Heavy, sultry air still moist
From silver, shadowed cool of night.
On dew-silk grass, my feet lightly tread,
Its silent memories, not so distant,
Fill my head.
Through early morning mists
Buttercup song and gleeful play,
I travel back in time and recall
An ancient dream.
When Suffolk’s Sandlings stretched
Magnificent and vast,
As broad as the boughs of Majestic
Oaks that stand,
On the jewelled, gossamer threads
That still remain.
(Sutton Heath, Suffolk)
I grew up on the outskirts of Ipswich, the surrounding woods, meadows, riverbanks and heathland were my playground. Through my teenage years, I watched in dismay as, one by one, these places disappeared under tonnes of concrete, replaced by industrial estates, superstore complexes, housing estates and road systems. They exist now, only in my memory and the memories of others that played there as children.
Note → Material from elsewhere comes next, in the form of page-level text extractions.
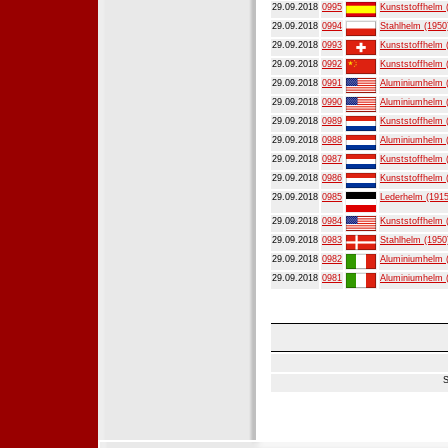
29.09.2018
0995
Kunststoffhelm 
29.09.2018
0994
Stahlhelm (1950
29.09.2018
0993
Kunststoffhelm 
29.09.2018
0992
Kunststoffhelm 
29.09.2018
0991
Aluminiumhelm 
29.09.2018
0990
Aluminiumhelm 
29.09.2018
0989
Kunststoffhelm 
29.09.2018
0988
Aluminiumhelm 
29.09.2018
0987
Kunststoffhelm 
29.09.2018
0986
Kunststoffhelm 
29.09.2018
0985
Lederhelm (1915
29.09.2018
0984
Kunststoffhelm 
29.09.2018
0983
Stahlhelm (1950
29.09.2018
0982
Aluminiumhelm 
29.09.2018
0981
Aluminiumhelm 
S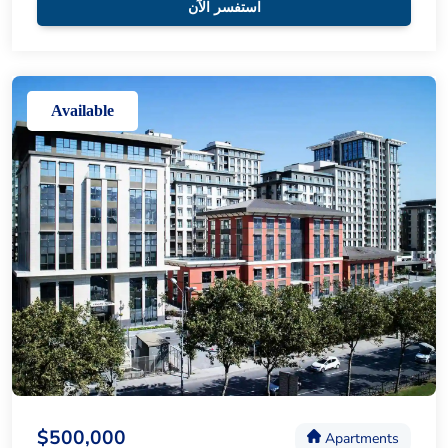
استفسر الآن
Available
$500,000
Apartments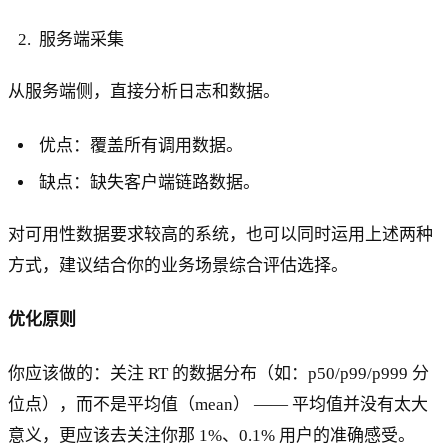
服务端采集
从服务端侧，直接分析日志和数据。
优点：覆盖所有调用数据。
缺点：缺失客户端链路数据。
对可用性数据要求较高的系统，也可以同时运用上述两种
方式，建议结合你的业务场景综合评估选择。
优化原则
你应该做的：关注 RT 的数据分布（如：p50/p99/p999 分
位点），而不是平均值（mean） —— 平均值并没有太大
意义，更应该去关注你那 1%、0.1% 用户的准确感受。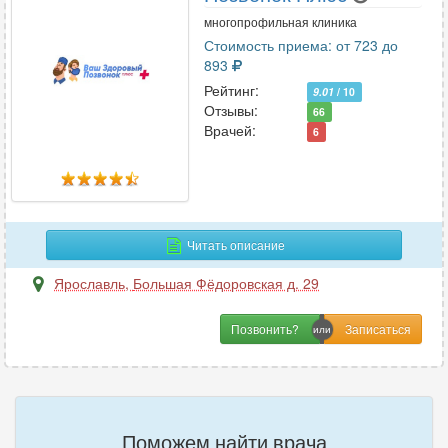
многопрофильная клиника
Стоимость приема: от 723 до
893
Рейтинг:
9.01
/ 10
Отзывы:
66
Врачей:
6
Читать описание
Ярославль
,
Большая Фёдоровская д. 29
Позвонить?
Поможем найти врача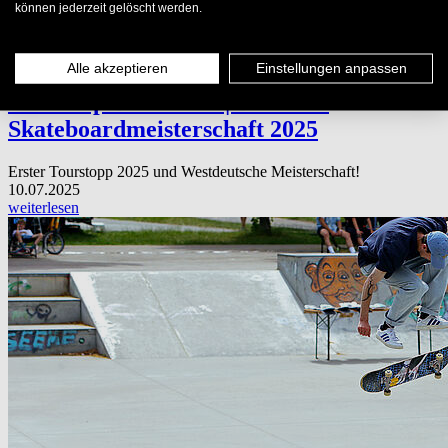
können jederzeit gelöscht werden.
News
Alle akzeptieren
Einstellungen anpassen
COS Cup Dortmund | Deutsche
Skateboardmeisterschaft 2025
Erster Tourstopp 2025 und Westdeutsche Meisterschaft!
10.07.2025
weiterlesen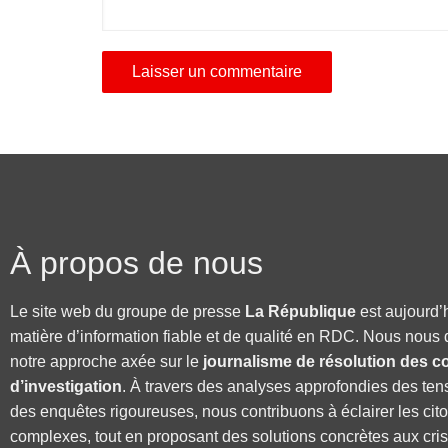
À propos de nous
Le site web du groupe de presse
La République
est aujourd’
matière d’information fiable et de qualité en RDC. Nous nous 
notre approche axée sur le
journalisme de résolution des co
d’investigation
. À travers des analyses approfondies des ten
des enquêtes rigoureuses, nous contribuons à éclairer les cit
complexes, tout en proposant des solutions concrètes aux cri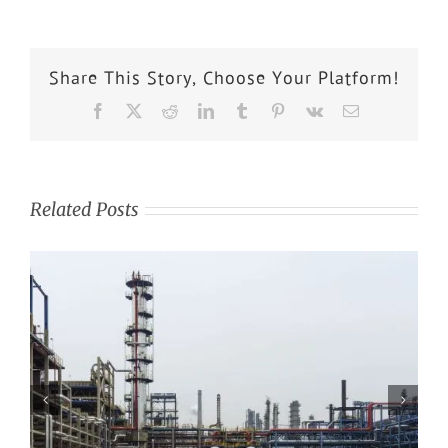
Share This Story, Choose Your Platform!
Related Posts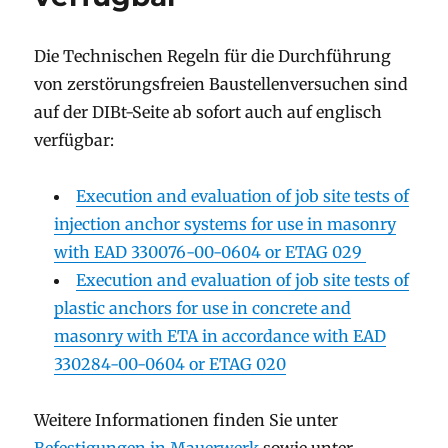
Die Technischen Regeln für die Durchführung
von zerstörungsfreien Baustellenversuchen sind
auf der DIBt-Seite ab sofort auch auf englisch
verfügbar:
Execution and evaluation of job site tests of
injection anchor systems for use in masonry
with EAD 330076-00-0604 or ETAG 029
Execution and evaluation of job site tests of
plastic anchors for use in concrete and
masonry with ETA in accordance with EAD
330284-00-0604 or ETAG 020
Weitere Informationen finden Sie unter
Moving from urban to rural surroundings, one feels that it is again, possible to breathe. Since moving to the heart of Breckland in Norfolk, with my children, James and Rebecca, and now to Rural Suffolk, I have found other places that give me pleasure, although it seems that nowhere is entirely safe from the planners’ pen! It is from these places that I draw inspiration for my work whilst also drawing upon folklore, mythology and ancient history to suggest something more than the purely physical. Working, initially, by pouring, rolling & splattering, echoes the chaotic essence of nature; ultimately, it is impossible to have total control over what the paint is doing. Then, building the image up by applying many layers of glazing, so that it slowly evolves, echoes the passage of time; as the life and history of each site are recorded within it, resulting in its current ambience and appearance, so each layer of glazing is an integral part of the final image.
As a population, we are becoming more environmentally aware, increasingly accepting our responsibility to protect the natural world, viewing it, not only as something beautiful but also precious. However, we still view it as something outside ourselves, something separate. Through my work, I hope to not only suggest that it is possible to access memories within the landscape that give vital clues to the ancestral heritage of our land and people, but to also awaken a sense of connectedness that industrialisation, technology and materialism have helped to erase.